May 9, 2019
Students in Assistant Prof. Amanda Laury Kleintop's Public History class discuss the importance of history with community members and MCLA faculty and staff during a History Harvest talkback May 1.
Miss Agnes Scully was a bit of an enigma. A native of Troy, N.Y., she spent summers at a house on Windsor Lake in North Adams, and seems to have been regularly entertained by a series of gentleman callers—at least, that’s what MCLA students in Assistant Professor Amanda Laury Kleintop’s Introduction to Public History class have deduced by studying Scully’s life through her correspondence.
Those letters, dropped off anonymously during one of Historic North Adams’ History Harvest events, just scratch the surface of the ephemera collected and categorized through a $15,000 grant from Mass Humanities.
Since receiving the grant last year, history professors Kleintop and Ely Janis, along with student volunteers and the North Adams Public Library, the North Adams Historical Society, and Mass MoCA, have held History Harvest events aimed to collect and create an open, digital archive of artifacts gathered from the North Adams community.
They’ve launched a Historic North Adams app (also viewable at www.historicnorthadams.com), which provides a curated look into North Adams History, as well as the North Adams Archives (www.northadamsarchives.com), an open digital archive that includes 300+ items to peruse, plus some collections and exhibits created by students, including one on Miss Scully.
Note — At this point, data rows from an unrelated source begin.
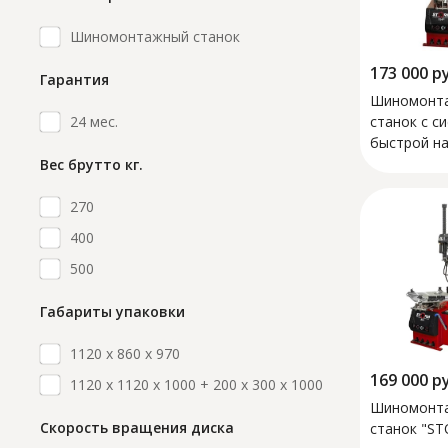
Шиномонтажный станок
173 000
р
Гарантия
Шиномонт
24 мес.
станок с с
быстрой на
"STORM A2
Вес брутто кг.
270
400
500
Габариты упаковки
1120 х 860 х 970
169 000
р
1120 х 1120 х 1000 + 200 х 300 х 1000
Шиномонт
Скорость вращения диска
станок "S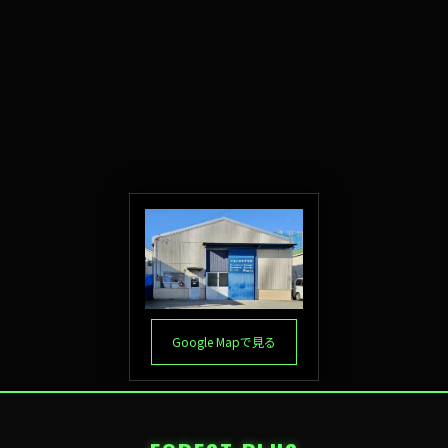
Google Mapで見る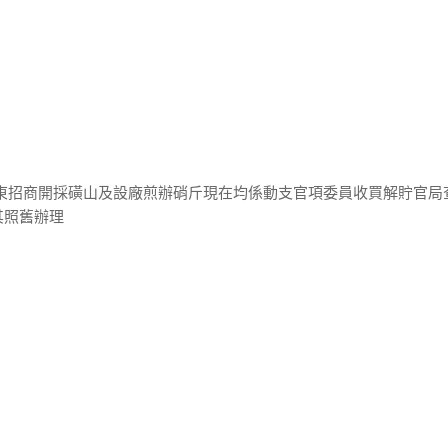
粵東招商開採磺山及設廠煎辦硝斤現在均係動支官項委員收買解貯官局
其照舊辦理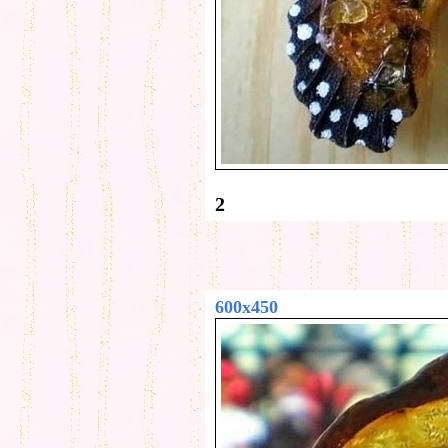
2
600x450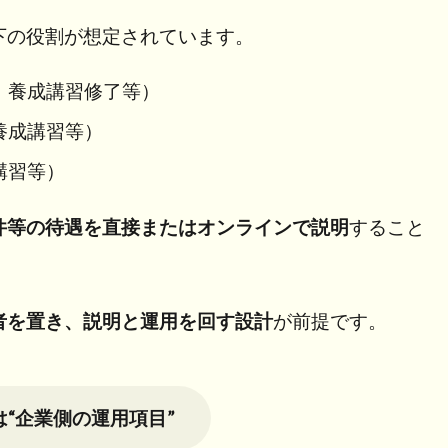
下の役割が想定されています。
、養成講習修了等）
養成講習等）
講習等）
件等の待遇を直接またはオンラインで説明
すること
者を置き、説明と運用を回す設計
が前提です。
“企業側の運用項目”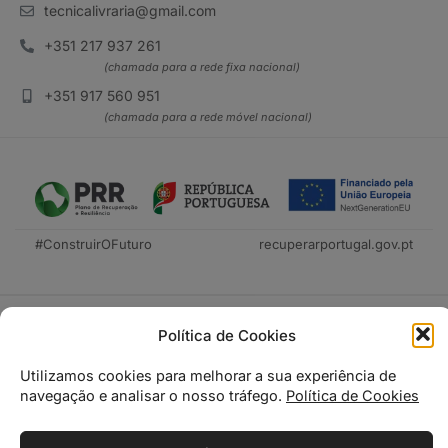
tecnicalivraria@gmail.com
+351 217 937 261
(chamada para a rede fixa nacional)
+351 917 560 951
(chamada para a rede móvel nacional)
#ConstruirOFuturo
recuperarportugal.gov.pt
Política de Cookies
Utilizamos cookies para melhorar a sua experiência de
navegação e analisar o nosso tráfego.
Política de Cookies
Tecnica Livraria © 2026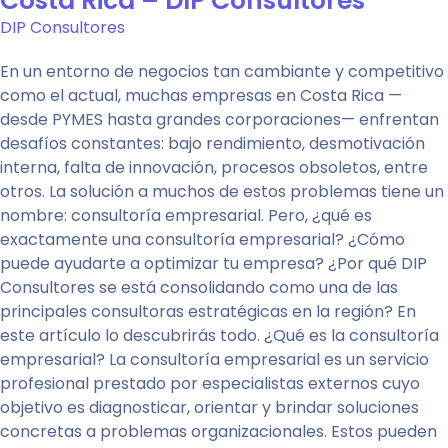
Costa Rica – DIP Consultores
DIP Consultores
En un entorno de negocios tan cambiante y competitivo
como el actual, muchas empresas en Costa Rica —
desde PYMES hasta grandes corporaciones— enfrentan
desafíos constantes: bajo rendimiento, desmotivación
interna, falta de innovación, procesos obsoletos, entre
otros. La solución a muchos de estos problemas tiene un
nombre: consultoría empresarial. Pero, ¿qué es
exactamente una consultoría empresarial? ¿Cómo
puede ayudarte a optimizar tu empresa? ¿Por qué DIP
Consultores se está consolidando como una de las
principales consultoras estratégicas en la región? En
este artículo lo descubrirás todo. ¿Qué es la consultoría
empresarial? La consultoría empresarial es un servicio
profesional prestado por especialistas externos cuyo
objetivo es diagnosticar, orientar y brindar soluciones
concretas a problemas organizacionales. Estos pueden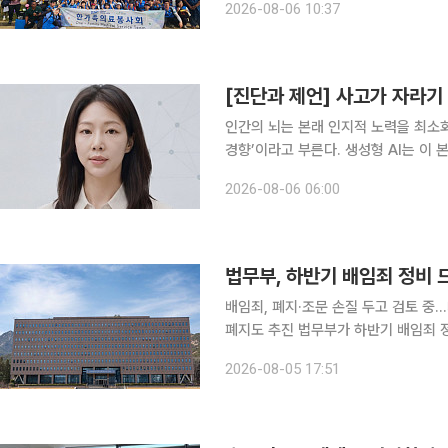
2026-08-06 10:37
대책과 스리랑카 보건국, 바둘라 주정부
[진단과 제언] 사고가 자라기
인간의 뇌는 본래 인지적 노력을 최소
경향’이라고 부른다. 생성형 AI는 이 본능을 정밀하게 파고
창한 정답은 사고의 마찰을 거의 없애
2026-08-06 06:00
자라야 할 시기의 아이들에게, 이 도
법무부, 하반기 배임죄 정비
배임죄, 폐지·조문 손질 두고 검토
폐지도 추진 법무부가 하반기 배임죄 정비와 집단소송제 확대를 추진한다. 기업 경영 부담을 완화하
고 소액·다수 피해자의 권리구제를 강화하
2026-08-05 17:51
는 5일 청와대 영빈관에서 2026년 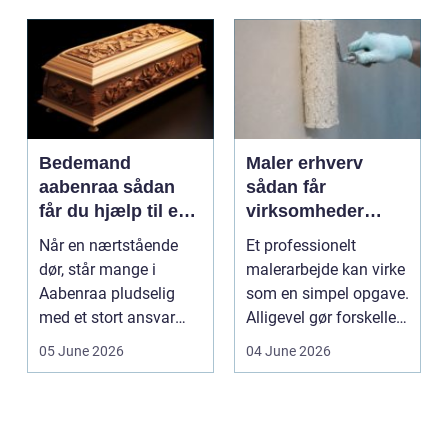
Bedemand
Maler erhverv
aabenraa sådan
sådan får
får du hjælp til en
virksomheder
værdig afsked
mest værdi af
Når en nærtstående
Et professionelt
professionelt
dør, står mange i
malerarbejde kan virke
malerarbejde
Aabenraa pludselig
som en simpel opgave.
med et stort ansvar
Alligevel gør forskellen
midt i sorgen.
på gør-det-se...
05 June 2026
04 June 2026
Praktiske...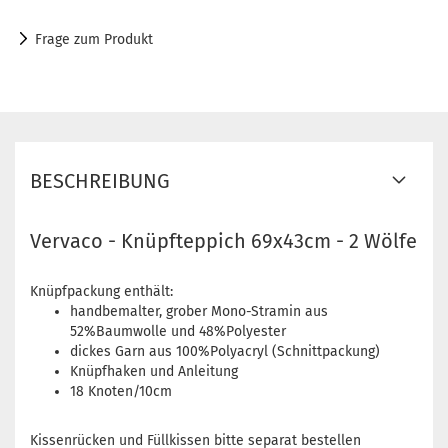
Frage zum Produkt
BESCHREIBUNG
Vervaco - Knüpfteppich 69x43cm - 2 Wölfe
Knüpfpackung enthält:
handbemalter, grober Mono-Stramin aus
52%Baumwolle und 48%Polyester
dickes Garn aus 100%Polyacryl (Schnittpackung)
Knüpfhaken und Anleitung
18 Knoten/10cm
Kissenrücken und Füllkissen bitte separat bestellen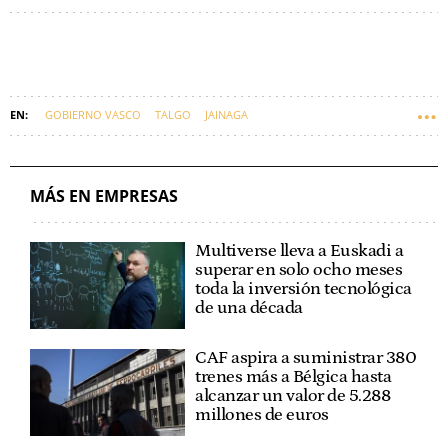
GOBIERNO VASCO
TALGO
JAINAGA
MÁS EN EMPRESAS
Multiverse lleva a Euskadi a
superar en solo ocho meses
toda la inversión tecnológica
de una década
CAF aspira a suministrar 380
trenes más a Bélgica hasta
alcanzar un valor de 5.288
millones de euros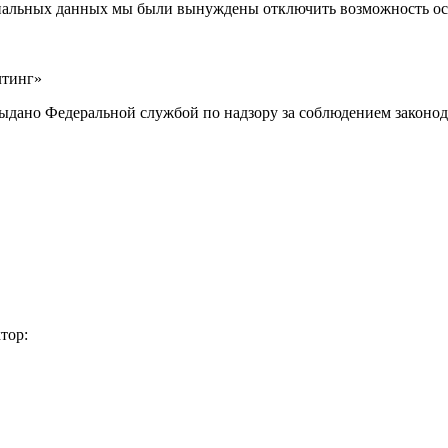
ональных данных мы были вынуждены отключить возможность ост
лтинг»
выдано Федеральной службой по надзору за соблюдением законод
тор: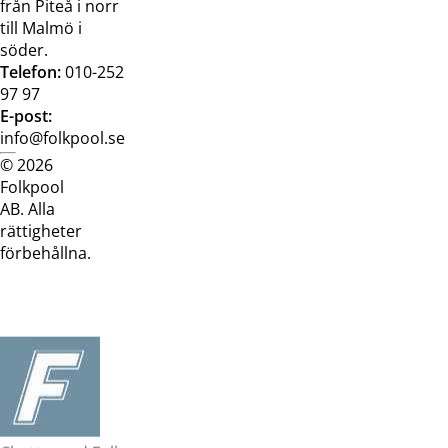
från Piteå i norr
till Malmö i
söder.
Telefon:
010-252
97 97
E-post:
info@folkpool.se
© 2026
Dataskyddspolicy
Cookiepolicy
Köpvillkor
Köpvill
Folkpool
webb
butik
AB. Alla
rättigheter
förbehållna.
Kleintop will be speaking about the North Adams Archives at the January 2020 American Historical Association conference in New York City.
Kleintop’s students presented their work at MCLA’s Undergraduate Research Conference in April; other exhibits included an examination of North Adams’ evolution into a cultural destination and a look into the connections between families on Cherry Street in the late 1800s.
The students also hosted a May 1 talkback, inviting members of the North Adams and MCLA community to brainstorm additional ways to use the historical information they’ve collected. (Digital plugins like a map of where all Miss Scully’s letters came from are already being developed.) At top of mind at the talkback were questions about one’s responsibility to history, and about how important history can be in understanding today’s world. “You have to be able to comprehend the past to understand the present,” said Zoe Elwell ’19.
Accessibility to history was also a concern at the talkback—and digitizing these archives, the students say, create a learning opportunity that goes further than just a neat resource for people interested in local ephemera. It creates a way for others to add their own shared history of North Adams to the archive, and aids in democratizing the process. That means more stories can be told, more objects analyzed, more conclusions presented “so you can begin to piece together a narrative of North Adams and its residents,” said Madeleine McKeon ’19.